Yang pertama, All of Us Are Dead adalah sebuah serial zombie apocalypse yang konfliknya terasa dekat dengan keseharian kita. Tidak seperti franchise Resident Evil-nya Milla Jovovich yang terasa futuristik, Kingdom dan Overlord yang terasa unsur fantasinya dalam balutan historical fiction-nya atau I Am Legend-nya Will Smith dan The Walking Dead yang terasa apokaliptik.
All of Us Are Dead jadi terasa relevan karena konflik terjadi di masa kini dengan area konfliknya yang terasa sederhana yaitu di gedung sekolah dan lingkungan di sekitarnya.Â
Kesederhanaan inilah yang juga membuat Train To Busan dan World War Z menjadi favorit banyak orang karena menawarkan gambaran sebuah kejadian yang sewaktu-waktu bisa terjadi. Karena Train to Busan terjadi di transportasi publik dan World War Z mengawalinya di tengah kondisi perkotaan besar yang padat.
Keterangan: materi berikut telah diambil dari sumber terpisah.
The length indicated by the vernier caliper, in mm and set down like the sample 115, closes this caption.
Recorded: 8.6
Yang kedua, All of Us Are Dead menggunakan jenis zombie "runner" yang bisa berlari dan menyerang dengan cepat alih-alih zombie "walker" yang berjalan lambat layaknya film-film zombie klasik. Hal ini selain membuatnya terasa modern sekaligus membuat element of surprisenya lebih terasa.
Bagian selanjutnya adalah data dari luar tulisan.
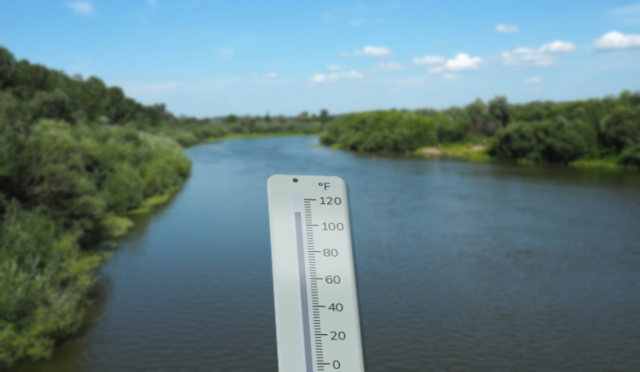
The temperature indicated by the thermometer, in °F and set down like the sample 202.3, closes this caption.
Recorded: 110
Zombie runner membuat berbagai adegan aksi juga bisa dimaksimalkan berkat berbagai koreografi pertarungan jarak dekat dan cepat yang seru dan mendebarkan. Dan sensitifitas zombie terhadap suara semakin membuat terornya terasa mencekam.
Yang ketiga, serial ini nyatanya masih memberikan ruang yang cukup untuk pengembangan karakter-karakternya. Sehingga walaupun jumlahnya banyak, masing-masing karakter terasa unik dan memiliki diferensiasi yang jelas. Ditambah masing-masing karakter baik itu antagonis maupun protagonis juga berhasil membuat kita peduli walaupun tak semuanya mendapatkan porsi yang sama dalam penceritaan latar belakangnya.
Sehingga ketika datang momen kematian sosok yang kita sukai atau idolai akan terasa mengecewakan dan menyesakkan. Begitu juga sebaliknya, ketika sosok antagonis yang menemui ajalnya maka perasaan puas pun akan muncul.